#### Problem description
Output all records precisely as written.
********************
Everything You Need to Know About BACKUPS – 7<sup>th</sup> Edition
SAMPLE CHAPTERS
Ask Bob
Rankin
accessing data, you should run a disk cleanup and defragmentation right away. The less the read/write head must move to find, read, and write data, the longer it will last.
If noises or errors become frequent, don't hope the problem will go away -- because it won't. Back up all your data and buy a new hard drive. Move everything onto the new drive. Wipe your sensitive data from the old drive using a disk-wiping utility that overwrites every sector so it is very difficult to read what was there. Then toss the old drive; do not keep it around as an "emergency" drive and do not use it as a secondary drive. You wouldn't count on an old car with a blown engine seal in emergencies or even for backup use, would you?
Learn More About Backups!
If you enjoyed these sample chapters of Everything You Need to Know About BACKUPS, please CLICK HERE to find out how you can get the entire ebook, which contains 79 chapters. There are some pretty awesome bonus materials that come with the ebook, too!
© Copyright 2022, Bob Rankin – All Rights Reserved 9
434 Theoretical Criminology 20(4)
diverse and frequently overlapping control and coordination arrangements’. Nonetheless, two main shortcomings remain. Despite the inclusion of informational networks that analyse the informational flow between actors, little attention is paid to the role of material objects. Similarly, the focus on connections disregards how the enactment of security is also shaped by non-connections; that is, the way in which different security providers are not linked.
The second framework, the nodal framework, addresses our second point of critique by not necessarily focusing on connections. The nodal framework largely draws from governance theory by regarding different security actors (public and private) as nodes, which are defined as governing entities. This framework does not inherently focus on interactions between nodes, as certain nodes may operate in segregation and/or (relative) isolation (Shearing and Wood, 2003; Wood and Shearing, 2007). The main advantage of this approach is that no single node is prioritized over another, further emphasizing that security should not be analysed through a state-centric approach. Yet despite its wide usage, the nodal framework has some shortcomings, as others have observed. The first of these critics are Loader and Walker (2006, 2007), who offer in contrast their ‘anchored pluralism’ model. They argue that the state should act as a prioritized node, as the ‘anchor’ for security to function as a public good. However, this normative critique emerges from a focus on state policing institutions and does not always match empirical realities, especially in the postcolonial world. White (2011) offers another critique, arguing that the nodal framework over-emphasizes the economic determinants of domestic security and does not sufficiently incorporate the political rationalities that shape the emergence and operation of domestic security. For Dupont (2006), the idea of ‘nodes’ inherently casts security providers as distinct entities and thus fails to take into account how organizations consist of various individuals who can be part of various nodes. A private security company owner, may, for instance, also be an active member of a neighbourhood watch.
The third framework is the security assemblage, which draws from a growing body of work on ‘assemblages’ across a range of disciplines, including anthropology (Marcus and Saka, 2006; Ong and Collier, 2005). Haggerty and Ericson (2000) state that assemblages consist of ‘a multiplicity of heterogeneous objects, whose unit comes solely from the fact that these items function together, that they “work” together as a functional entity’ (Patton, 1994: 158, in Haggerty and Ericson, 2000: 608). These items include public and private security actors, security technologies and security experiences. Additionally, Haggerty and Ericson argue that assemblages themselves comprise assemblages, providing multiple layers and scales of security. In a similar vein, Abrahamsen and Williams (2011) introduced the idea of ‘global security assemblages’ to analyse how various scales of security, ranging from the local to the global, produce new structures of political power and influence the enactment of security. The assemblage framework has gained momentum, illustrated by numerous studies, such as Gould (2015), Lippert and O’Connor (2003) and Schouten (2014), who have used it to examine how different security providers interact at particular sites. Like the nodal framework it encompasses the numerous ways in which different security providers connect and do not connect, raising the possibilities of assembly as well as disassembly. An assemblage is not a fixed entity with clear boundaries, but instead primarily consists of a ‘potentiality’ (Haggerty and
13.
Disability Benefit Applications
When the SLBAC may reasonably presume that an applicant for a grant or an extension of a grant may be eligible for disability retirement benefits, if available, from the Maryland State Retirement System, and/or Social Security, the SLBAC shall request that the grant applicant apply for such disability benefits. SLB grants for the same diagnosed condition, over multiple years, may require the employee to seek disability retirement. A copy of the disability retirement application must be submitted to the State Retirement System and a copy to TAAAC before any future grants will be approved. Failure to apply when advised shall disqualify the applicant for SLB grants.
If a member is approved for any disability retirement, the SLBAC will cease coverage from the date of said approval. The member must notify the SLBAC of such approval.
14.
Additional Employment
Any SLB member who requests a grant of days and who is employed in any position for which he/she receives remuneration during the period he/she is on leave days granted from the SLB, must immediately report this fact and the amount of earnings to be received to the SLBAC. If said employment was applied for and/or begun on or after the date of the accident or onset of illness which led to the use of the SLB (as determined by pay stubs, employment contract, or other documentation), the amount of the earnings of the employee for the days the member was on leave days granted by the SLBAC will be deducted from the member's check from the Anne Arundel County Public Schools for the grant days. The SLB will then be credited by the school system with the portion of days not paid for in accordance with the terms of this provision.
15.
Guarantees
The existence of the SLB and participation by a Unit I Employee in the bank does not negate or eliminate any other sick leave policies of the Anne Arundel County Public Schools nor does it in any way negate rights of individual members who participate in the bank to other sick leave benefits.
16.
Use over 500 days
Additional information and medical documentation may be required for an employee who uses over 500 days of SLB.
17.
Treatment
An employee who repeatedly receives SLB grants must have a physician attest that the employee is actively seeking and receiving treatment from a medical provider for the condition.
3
********************
#### Reply to the task
Everything You Need to Know About BACKUPS – 7<sup>th</sup> Edition
SAMPLE CHAPTERS
Ask Bob
Rankin
accessing data, you should run a disk cleanup and defragmentation right away. The less the read/write head must move to find, read, and write data, the longer it will last.
If noises or errors become frequent, don't hope the problem will go away -- because it won't. Back up all your data and buy a new hard drive. Move everything onto the new drive. Wipe your sensitive data from the old drive using a disk-wiping utility that overwrites every sector so it is very difficult to read what was there. Then toss the old drive; do not keep it around as an "emergency" drive and do not use it as a secondary drive. You wouldn't count on an old car with a blown engine seal in emergencies or even for backup use, would you?
Learn More About Backups!
If you enjoyed these sample chapters of Everything You Need to Know About BACKUPS, please CLICK HERE to find out how you can get the entire ebook, which contains 79 chapters. There are some pretty awesome bonus materials that come with the ebook, too!
© Copyright 2022, Bob Rankin – All Rights Reserved 9
434 Theoretical Criminology 20(4)
diverse and frequently overlapping control and coordination arrangements’. Nonetheless, two main shortcomings remain. Despite the inclusion of informational networks that analyse the informational flow between actors, little attention is paid to the role of material objects. Similarly, the focus on connections disregards how the enactment of security is also shaped by non-connections; that is, the way in which different security providers are not linked.
The second framework, the nodal framework, addresses our second point of critique by not necessarily focusing on connections. The nodal framework largely draws from governance theory by regarding different security actors (public and private) as nodes, which are defined as governing entities. This framework does not inherently focus on interactions between nodes, as certain nodes may operate in segregation and/or (relative) isolation (Shearing and Wood, 2003; Wood and Shearing, 2007). The main advantage of this approach is that no single node is prioritized over another, further emphasizing that security should not be analysed through a state-centric approach. Yet despite its wide usage, the nodal framework has some shortcomings, as others have observed. The first of these critics are Loader and Walker (2006, 2007), who offer in contrast their ‘anchored pluralism’ model. They argue that the state should act as a prioritized node, as the ‘anchor’ for security to function as a public good. However, this normative critique emerges from a focus on state policing institutions and does not always match empirical realities, especially in the postcolonial world. White (2011) offers another critique, arguing that the nodal framework over-emphasizes the economic determinants of domestic security and does not sufficiently incorporate the political rationalities that shape the emergence and operation of domestic security. For Dupont (2006), the idea of ‘nodes’ inherently casts security providers as distinct entities and thus fails to take into account how organizations consist of various individuals who can be part of various nodes. A private security company owner, may, for instance, also be an active member of a neighbourhood watch.
The third framework is the security assemblage, which draws from a growing body of work on ‘assemblages’ across a range of disciplines, including anthropology (Marcus and Saka, 2006; Ong and Collier, 2005). Haggerty and Ericson (2000) state that assemblages consist of ‘a multiplicity of heterogeneous objects, whose unit comes solely from the fact that these items function together, that they “work” together as a functional entity’ (Patton, 1994: 158, in Haggerty and Ericson, 2000: 608). These items include public and private security actors, security technologies and security experiences. Additionally, Haggerty and Ericson argue that assemblages themselves comprise assemblages, providing multiple layers and scales of security. In a similar vein, Abrahamsen and Williams (2011) introduced the idea of ‘global security assemblages’ to analyse how various scales of security, ranging from the local to the global, produce new structures of political power and influence the enactment of security. The assemblage framework has gained momentum, illustrated by numerous studies, such as Gould (2015), Lippert and O’Connor (2003) and Schouten (2014), who have used it to examine how different security providers interact at particular sites. Like the nodal framework it encompasses the numerous ways in which different security providers connect and do not connect, raising the possibilities of assembly as well as disassembly. An assemblage is not a fixed entity with clear boundaries, but instead primarily consists of a ‘potentiality’ (Haggerty and
13.
Disability Benefit Applications
When the SLBAC may reasonably presume that an applicant for a grant or an extension of a grant may be eligible for disability retirement benefits, if available, from the Maryland State Retirement System, and/or Social Security, the SLBAC shall request that the grant applicant apply for such disability benefits. SLB grants for the same diagnosed condition, over multiple years, may require the employee to seek disability retirement. A copy of the disability retirement application must be submitted to the State Retirement System and a copy to TAAAC before any future grants will be approved. Failure to apply when advised shall disqualify the applicant for SLB grants.
If a member is approved for any disability retirement, the SLBAC will cease coverage from the date of said approval. The member must notify the SLBAC of such approval.
14.
Additional Employment
Any SLB member who requests a grant of days and who is employed in any position for which he/she receives remuneration during the period he/she is on leave days granted from the SLB, must immediately report this fact and the amount of earnings to be received to the SLBAC. If said employment was applied for and/or begun on or after the date of the accident or onset of illness which led to the use of the SLB (as determined by pay stubs, employment contract, or other documentation), the amount of the earnings of the employee for the days the member was on leave days granted by the SLBAC will be deducted from the member's check from the Anne Arundel County Public Schools for the grant days. The SLB will then be credited by the school system with the portion of days not paid for in accordance with the terms of this provision.
15.
Guarantees
The existence of the SLB and participation by a Unit I Employee in the bank does not negate or eliminate any other sick leave policies of the Anne Arundel County Public Schools nor does it in any way negate rights of individual members who participate in the bank to other sick leave benefits.
16.
Use over 500 days
Additional information and medical documentation may be required for an employee who uses over 500 days of SLB.
17.
Treatment
An employee who repeatedly receives SLB grants must have a physician attest that the employee is actively seeking and receiving treatment from a medical provider for the condition.
3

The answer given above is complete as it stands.